La donna si era qualificata, sia direttamente che attraverso il suo sito internet come ‘psicomatista di impresa’ ed offriva, secondo quanto sostenuto, counseling psicologico che, a suo dire, era sottratto alla competenza ordinistica e quindi poteva essere liberamente esercitato.
Nella sentenza la Suprema Corte accetta quindi la tesi della “Corte territoriale che esclude dunque coerentemente la ricorrenza nel caso di specie, connotato di fatto da attività di diagnosi e cura, dell’attività di counselling psicologico”. Attività quest’ultima che è esclusiva dello Psicologo iscritto all'Albo.

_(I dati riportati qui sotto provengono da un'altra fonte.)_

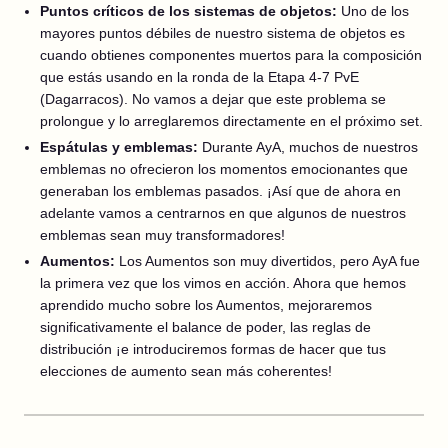
Puntos críticos de los sistemas de objetos:
Uno de los
mayores puntos débiles de nuestro sistema de objetos es
cuando obtienes componentes muertos para la composición
que estás usando en la ronda de la Etapa 4-7 PvE
(Dagarracos). No vamos a dejar que este problema se
prolongue y lo arreglaremos directamente en el próximo set.
Espátulas y emblemas:
Durante AyA, muchos de nuestros
emblemas no ofrecieron los momentos emocionantes que
generaban los emblemas pasados. ¡Así que de ahora en
adelante vamos a centrarnos en que algunos de nuestros
emblemas sean muy transformadores!
Aumentos:
Los Aumentos son muy divertidos, pero AyA fue
la primera vez que los vimos en acción. Ahora que hemos
aprendido mucho sobre los Aumentos, mejoraremos
significativamente el balance de poder, las reglas de
distribución ¡e introduciremos formas de hacer que tus
elecciones de aumento sean más coherentes!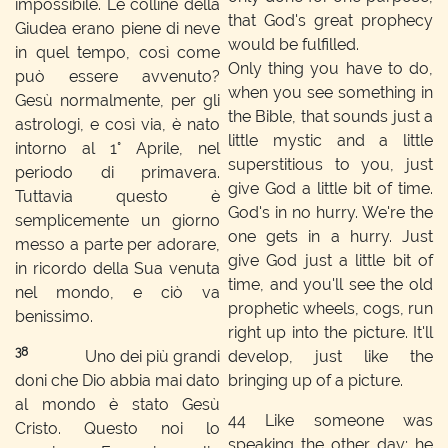
impossibile. Le colline della
that God's great prophecy
Giudea erano piene di neve
would be fulfilled.
in quel tempo, così come
Only thing you have to do,
può essere avvenuto?
when you see something in
Gesù normalmente, per gli
the Bible, that sounds just a
astrologi, e così via, è nato
little mystic and a little
intorno al 1° Aprile, nel
superstitious to you, just
periodo di primavera.
give God a little bit of time.
Tuttavia questo è
God's in no hurry. We're the
semplicemente un giorno
one gets in a hurry. Just
messo a parte per adorare,
give God just a little bit of
in ricordo della Sua venuta
time, and you'll see the old
nel mondo, e ciò va
prophetic wheels, cogs, run
benissimo.
right up into the picture. It'll
38
Uno dei più grandi
develop, just like the
doni che Dio abbia mai dato
bringing up of a picture.
al mondo è stato Gesù
44
Like someone was
Cristo. Questo noi lo
speaking the other day; he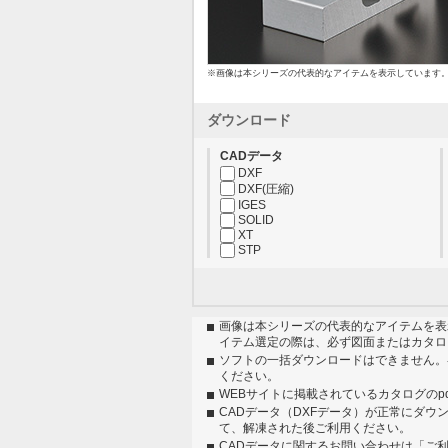
※画像は本シリーズの代表的なアイテムを表示しています
ダウンロード
CADデータ
DXF
DXF(圧縮)
IGES
SOLID
XT
STP
画像は本シリーズの代表的なアイテムを表
イテム選定の際は、必ず図面またはカタロ
ソフトの一括ダウンロードはできません。
ください。
WEBサイトに掲載されているカタログのp
CADデータ（DXFデータ）が正常にダウ
て、解凍された後ご利用ください。
CADデータに関するお問い合わせは「ご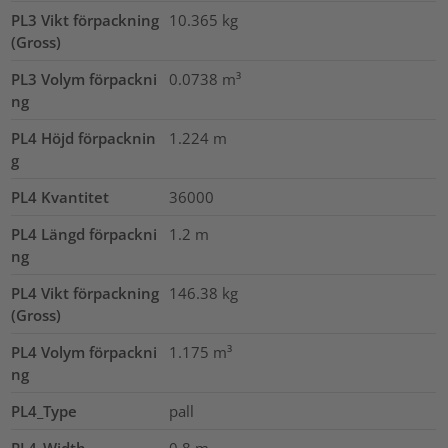
PL3 Vikt förpackning
10.365
kg
(Gross)
PL3 Volym förpackni
0.0738
m³
ng
PL4 Höjd förpacknin
1.224
m
g
PL4 Kvantitet
36000
PL4 Längd förpackni
1.2
m
ng
PL4 Vikt förpackning
146.38
kg
(Gross)
PL4 Volym förpackni
1.175
m³
ng
PL4_Type
pall
PL4_Width
0.8
m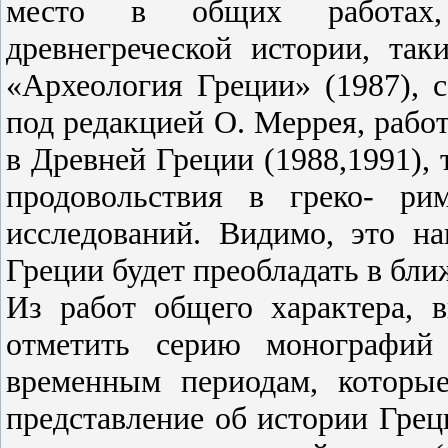
место в общих работах
древнегреческой истории, так
«Археология Греции» (1987), 
под редакцией О. Меррея, рабо
в Древней Греции (1988,1991), 
продовольствия в греко- ри
исследований. Видимо, это н
Греции будет преобладать в бл
Из работ общего характера,
отметить серию монографий
временным периодам, которы
представление об истории Грец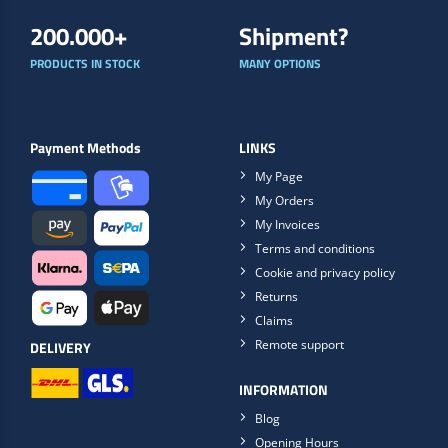
autolakeringsbranchen og andre industrier, hvor kvalitet og
pålidelighed er afgørende.
Buy instantly
+10.000
EASY ACCOUNT CREATION
DIFFERENT PRODUCTS IN STOCK
200.000+
Shipment?
PRODUCTS IN STOCK
MANY OPTIONS
Payment Methods
LINKS
My Page
My Orders
My Invoices
Terms and conditions
Cookie and privacy policy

Infine la Corte non riconosce alla ricorrente la "non punibilità per particolare tenuità del fatto" poiché afferma, invece, che "al contrario, i giudici di merito hanno concordemente descritto modalità del fatto tali, per continuità, onerosità ed organizzazione, da creare l'oggettiva apparenza di una attività professionale posta in essere da persona con competenze specifiche e regolarmente abilitata, sicché appare preclusa ogni possibile valutazione delle copndotte contestate nel senso di una loro particolare tenuità".
Naturalmente la ricorrente è stata anche condannata al pagamento delle spese processuali.